▶ _PROBLEMS AND TASKS_:
A) From the passage on patient phone access, set down the portion that begins at the words "Then trace the" and stops after the words "experience of it.".
B) Summarize the passage on patient phone access in two sentences.

▶ _PASSAGE_:
━━━━

Each of these failures is recoverable individually. As a pattern, they represent a systemic gap between what the organization communicates it can offer and what patients actually experience when they try to access it.
The Measurement Problem
One reason the phone experience stays underfixed is that its failures are nearly invisible to leadership.
A patient who successfully navigates the phone experience and books an appointment shows up in the data. A patient who calls, becomes confused, and disengages does not. Call abandonment rates, when tracked at all, capture patients who hang up while on hold. They do not capture patients who reached someone, had a confusing interaction, and never called back.
This is a meaningful distinction. The most consequential access failures are not the patients who could not get through. They are the patients who got through, encountered something that undermined their confidence, and quietly decided to stop trying.
Those patients are invisible in scheduling reports. They do not appear as missed appointments because they never made one. And because they do not complain, patients who disengage rarely explain why the gap they represent never surfaces in staff feedback or patient satisfaction data.
The absence of a complaint is not evidence that the phone experience is working. It is evidence that no one is asking.
Where the Disconnect Originates
The phone experience does not fail because the front desk and call center staff are not trying. In most community health centers, they are trying hard, under significant volume pressure, with inconsistent information and limited preparation.
The disconnect originates upstream, in the alignment or lack of it, between what marketing and communications publish externally and what operations is prepared to support.
When a new service is added to the website before the scripts are updated, staff are answering questions they were not briefed on. When eligibility language on the website differs from what intake staff is trained to say, patients are caught in the middle. When a campaign drives inbound calls that spike unexpectedly, the call volume is absorbed by staff who were given no warning.
These are not communication failures. They are alignment failures. And they are preventable.
At health centers where this alignment exists — where marketing confirms operational readiness before publishing, where staff receive internal briefings before external messages go live, where call scripts are updated in parallel with website language — the phone experience reinforces the website rather than contradicting it. The patient who found you online arrives on the call already trusting the organization and leaves with that trust confirmed.
That continuity is what moves a patient from contact to appointment to care. Without it, the investment in digital access generates inquiries that the access system is not prepared to complete.
A Different Way to Evaluate the Access Chain
The most useful diagnostic is not a patient satisfaction survey, though those are valuable. It is a direct, honest audit of the handoff itself.
Start with a single question: What happens to a patient who finds us online and calls to make her first appointment?
Then trace the actual experience. Not the intended experience — the actual one. How long does she wait? What is she asked before she is asked how she can be helped? Does the person who answers know what the website says about eligibility, hours, and services? Does the call end with a clear next step, or with ambiguity?
If the answer to any of these is uncertain, the audit is already revealing something useful.
Access is a chain, and the phone call is a critical link. When it holds, patients move forward. When it breaks, everything upstream of it, the search result, the website visit and the decision to call, is wasted.
The work of fixing it is not primarily digital. It is operational and relational: between marketing and operations, between what is communicated publicly and what staff are prepared to say, between the promise of access and the experience of it.
That alignment is the access infrastructure that most health centers have not fully built.
And it is where some of the most consequential improvements remain available.

━━━━

▶ _DATA SHOWN_:
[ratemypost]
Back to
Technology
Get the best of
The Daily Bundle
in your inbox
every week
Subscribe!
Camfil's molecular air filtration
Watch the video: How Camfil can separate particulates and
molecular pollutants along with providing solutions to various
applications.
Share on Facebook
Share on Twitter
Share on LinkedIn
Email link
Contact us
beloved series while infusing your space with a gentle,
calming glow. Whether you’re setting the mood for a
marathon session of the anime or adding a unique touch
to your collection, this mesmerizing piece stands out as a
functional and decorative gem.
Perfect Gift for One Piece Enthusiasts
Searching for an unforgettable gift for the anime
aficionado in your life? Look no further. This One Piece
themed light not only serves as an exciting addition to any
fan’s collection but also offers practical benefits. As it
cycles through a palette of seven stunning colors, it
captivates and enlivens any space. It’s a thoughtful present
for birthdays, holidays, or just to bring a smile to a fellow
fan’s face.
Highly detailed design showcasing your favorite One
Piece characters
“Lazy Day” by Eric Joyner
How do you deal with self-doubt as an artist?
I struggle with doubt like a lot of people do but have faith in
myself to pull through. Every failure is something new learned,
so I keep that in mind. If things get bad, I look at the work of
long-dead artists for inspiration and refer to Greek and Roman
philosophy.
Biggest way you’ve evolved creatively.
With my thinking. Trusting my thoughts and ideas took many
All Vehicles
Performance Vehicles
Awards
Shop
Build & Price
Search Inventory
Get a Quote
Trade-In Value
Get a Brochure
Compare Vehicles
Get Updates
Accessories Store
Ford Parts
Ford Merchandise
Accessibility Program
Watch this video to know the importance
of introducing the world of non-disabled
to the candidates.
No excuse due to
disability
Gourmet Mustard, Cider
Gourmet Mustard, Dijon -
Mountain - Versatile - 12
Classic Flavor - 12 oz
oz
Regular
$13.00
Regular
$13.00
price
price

━━━━

▶ _PROBLEM SOLUTIONS_:
A)
Then trace the actual experience. Not the intended experience — the actual one. How long does she wait? What is she asked before she is asked how she can be helped? Does the person who answers know what the website says about eligibility, hours, and services? Does the call end with a clear next step, or with ambiguity?
If the answer to any of these is uncertain, the audit is already revealing something useful.
Access is a chain, and the phone call is a critical link. When it holds, patients move forward. When it breaks, everything upstream of it, the search result, the website visit and the decision to call, is wasted.
The work of fixing it is not primarily digital. It is operational and relational: between marketing and operations, between what is communicated publicly and what staff are prepared to say, between the promise of access and the experience of it.

B) Phone access failures stay largely invisible to leadership, because patients who reach someone, have a confusing interaction, and quietly stop trying never appear in scheduling reports, abandonment rates, or complaints. These failures originate in a lack of alignment between what marketing publishes externally and what operations is prepared to support, and the most useful diagnostic is an honest audit of what actually happens when a patient who finds the organization online calls to make a first appointment.